5.JSW achieves highest-ever EBIDTA in Q1FY’22: The company has posted the highest-ever operating EBIDTA at INR 9,491 crore in Q1FY’22 as against INR 1,429 crore in the corresponding period last year, as per company reports. Higher realizations in the export and domestic markets and an enriched product mix have resulted in a better quarterly EBIDTA. High steel prices have helped to offset the surge in iron ore and coking coal prices.
 
6.JSW steel coated products performance: During the quarter JSW Steel Coated Products (GI/GL + Tin) registered a production of 0.66 mn t and sales volumes stood at 0.70 mn t in Q1FY22 mn t.

7.Company’s automotive sales reported an increase: JSW Steel’s domestic automotive sales increased by ~5x y-o-y basis while domestic automotive production grew by ~3x y-o-y in the country

8.India: Snapshots of JSW Steel’s plant-wise project updates
a) Dolvi

  • The company has been aiming to double steelmaking capacity from 5 mn t to 10 mn t/year. Likely to get operational from Sept’21.
  • Coke dry quenching unit has been commissioned in Q1FY’22.
  • Blast furnace and steel melt shop works are in progress.

b) Vijaynagar

  • 5 mn t/year brownfield project to be completed by FY ’24.
  • Commissioning of the second line at cold rolling mill (CRM-1) likely to be over by Q2FY’22.
  • A color coating line (0.3 mn t/year) to be commissioned by Q2FY’22.
  • 1.5 mn t/year coke oven battery will be commissioned in phases from Q3 FY’22

c) Vasind

  • 0.25 mn t/year colour coating line commissioned in May ’21.
  • 0.45 mn t/year galvanizing line to be commissioned in Q2 FY ’22.
  • Continuous annealing line (CAL) of 0.5 mn t/year likely to be commissioned by Mar ’22.

9.Inventory buildup: The company has accumulated its inventory of around 1,20,000 t of HRC at the port and was ready for shipments. But due to port congestion, resulted in increase in inventory. Also, the company has kept small volumes of inventory on hold in case domestic demand rebounds. Thus the company has built its inventory levels consciously

10.Domestic prices correction: Accumulation of inventory in the system and weak demand in Q1 resulted in price correction in the domestic market. However, the situation will stabilize and inventory will come down gradually because mills will be exploring export opportunities in the near term. However domestic HRC prices are still at a discount of around 15-20% as compared to HRC imports from major exporting nations.

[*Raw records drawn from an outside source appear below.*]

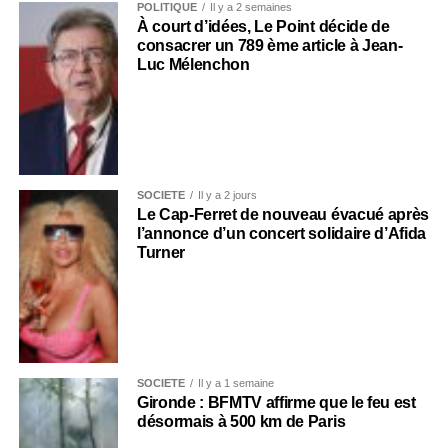
POLITIQUE
Il y a 2 semaines
À court d’idées, Le Point décide de
consacrer un 789 ème article à Jean-
Luc Mélenchon
SOCIÉTÉ
Il y a 2 jours
Le Cap-Ferret de nouveau évacué après
l’annonce d’un concert solidaire d’Afida
Turner
SOCIÉTÉ
Il y a 1 semaine
Gironde : BFMTV affirme que le feu est
désormais à 500 km de Paris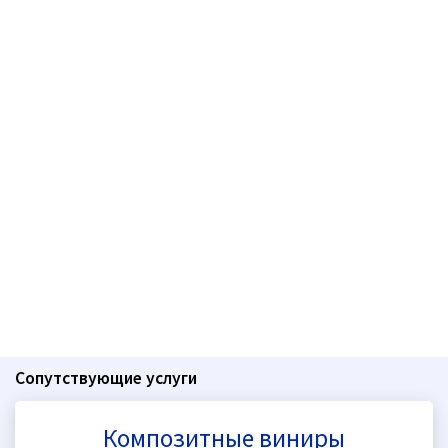
Сопутствующие услуги
Композитные виниры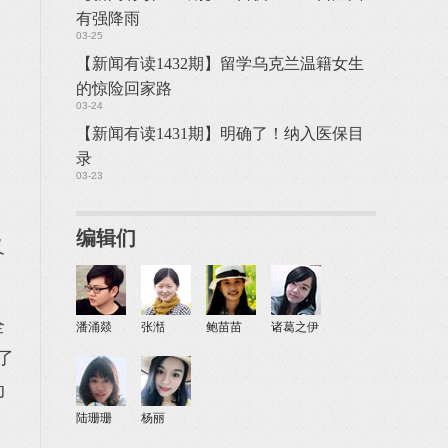
有强降雨
03-25
【新闻有读1432期】留学乌克兰温籍女生
的惊险回家路
03-24
【新闻有读1431期】明确了！纳入医保目
录
03-23
编辑们
又
全
潘涌燚
张湉
鲍苗苗
诸葛之伊
了
动
陆珊珊
杨丽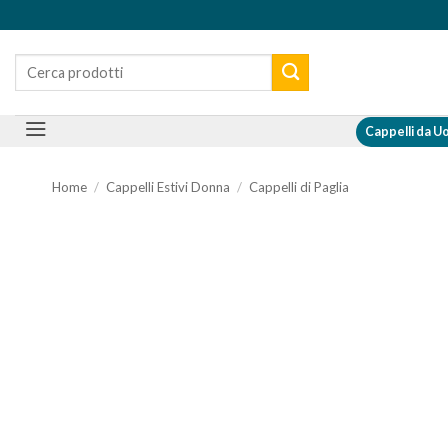
Salta
ai
Cerca:
contenuti
Cappelli da 
Home
/
Cappelli Estivi Donna
/
Cappelli di Paglia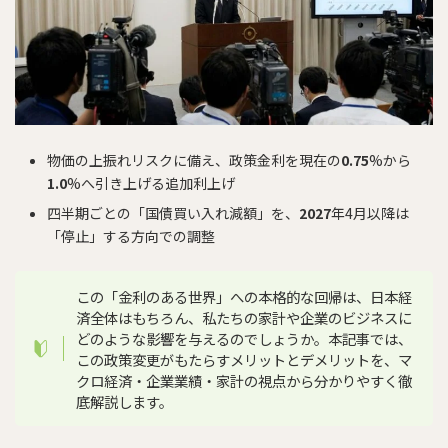
物価の上振れリスクに備え、政策金利を現在の
0.75
%から
1.0
%へ引き上げる追加利上げ
四半期ごとの「国債買い入れ減額」を、
2027
年4月以降は
「停止」する方向での調整
この「金利のある世界」への本格的な回帰は、日本経
済全体はもちろん、私たちの家計や企業のビジネスに
どのような影響を与えるのでしょうか。本記事では、
この政策変更がもたらすメリットとデメリットを、マ
クロ経済・企業業績・家計の視点から分かりやすく徹
底解説します。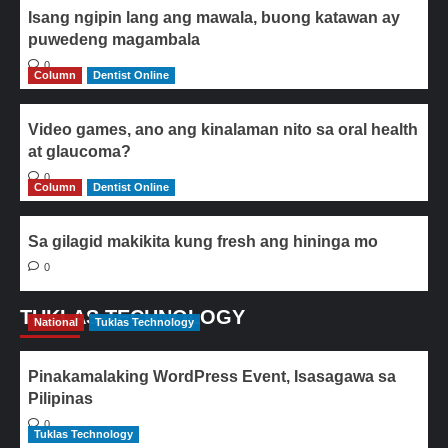
Isang ngipin lang ang mawala, buong katawan ay
puwedeng magambala
0
Column
Dentist Online
Video games, ano ang kinalaman nito sa oral health
at glaucoma?
0
Column
Dentist Online
Sa gilagid makikita kung fresh ang hininga mo
0
TUKLAS TECHNOLOGY
National
Tuklas Technology
Pinakamalaking WordPress Event, Isasagawa sa
Pilipinas
0
Tuklas Technology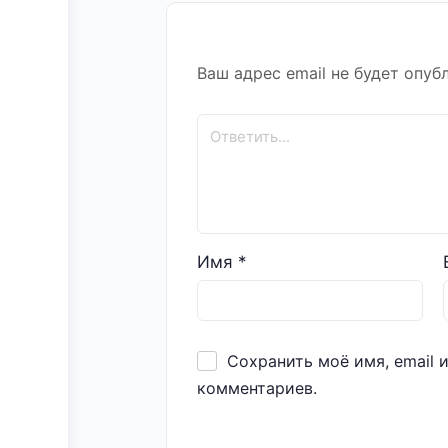
Ваш адрес email не будет опуб
Имя
*
Сохранить моё имя, email 
комментариев.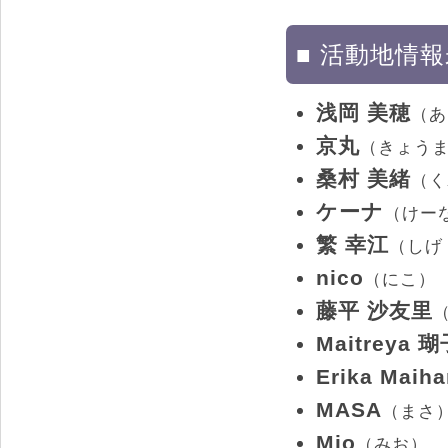
■ 活動地情
浅岡 美穂
（あ
京丸
（きょう
桑村 美緒
（く
ケーナ
（けー
繁 幸江
（しげ
nico
（にこ）
藤平 沙友里
Maitreya 
Erika Maiha
MASA
（まさ
Mio
（みお）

11.Net sales realizations: Net sales realizations increased by 19% q-o-q driven by higher realizations from export and domestic markets and further enhanced by favourable product mix.

 Outlook-The company is expecting that its Dolvi expansion will be complete by next quarter. Also, demand in construction and infrastructure activities may gain momentum in H2FY22 while accelerated vaccinated drive will improve business sentiment in the near term.